第55話 セカイとミライ
序幕の為のプロローグ最終章。
序幕本編へと続く、数年を描いた物語をまとめた章となります。
第4章 継承
気高き意志は、次の世代へと継承し――、
暗躍する者達は、次第に思惑を形象していく――。
崩壊の兆しに、女神たちは警鐘を鳴らし始めていた――。
第55話 セカイとミライ
「ねぇ――、ミライ。ボクは今、とても楽しいんだ――。」
その声は――、冒険を待ち望む少年の如く、ワクワクとした、期待を膨らませたような口調で語った。
「セカイが楽しそうなら、私も楽しいわ――。」
片や、わんぱくな弟をあやす、姉のような雰囲気で、もう一つの声は返答する。
「ボクは、今のボクがとても気に入っているんだ。」
セカイは嬉々と語っていた――。
「どんなところが気に入っているの?」
ミライは優しく言葉を返す――。
「ボクが与える試練に挑む所だったり――、その為にゼロから文明をやり直したり――。沢山のユメたちより、苦悩する管理者たちの方が面白いね――。」
セカイは、無垢な子供が不思議なものを見るような口ぶりで、自らを語った――。
「そうね、とてもすてきな試みをしているわ。たしか――、今のセカイを紡いでいるのは、オズ――、と言ったかしら。」
ミライは、今のセカイを紡いでいる人物を思い出す。
はっきりとした人物像――、性格――、正しい名前は思い出せなかったが、あまり深くは考えていない。
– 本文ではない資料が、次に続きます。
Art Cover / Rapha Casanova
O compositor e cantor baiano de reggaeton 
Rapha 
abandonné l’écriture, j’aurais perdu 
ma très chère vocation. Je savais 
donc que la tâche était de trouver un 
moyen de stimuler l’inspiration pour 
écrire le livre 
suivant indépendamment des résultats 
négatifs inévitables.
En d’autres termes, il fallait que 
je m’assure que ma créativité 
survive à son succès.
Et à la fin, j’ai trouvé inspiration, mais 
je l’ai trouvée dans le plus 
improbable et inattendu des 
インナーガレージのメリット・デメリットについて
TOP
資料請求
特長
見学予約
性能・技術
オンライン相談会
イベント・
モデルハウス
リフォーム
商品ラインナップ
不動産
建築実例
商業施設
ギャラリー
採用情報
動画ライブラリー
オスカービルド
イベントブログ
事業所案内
「確かそんな名前だったね。ボクもあまり覚えていないけど――、楽しませてくれるなら何も問題はないね。」
同様に、セカイもまた、紡ぎ手の名前などどうでもいいかのようだった。
「そうね――。何も問題はないわ――。」
セカイの言葉にミライは同調する。
「さて――、今のボクをもっと面白くするために、今度は何をしようか――。」
次の遊びを考えるように、セカイは考えに耽った――。
本編開幕までの数年をまとめた第4章が開幕。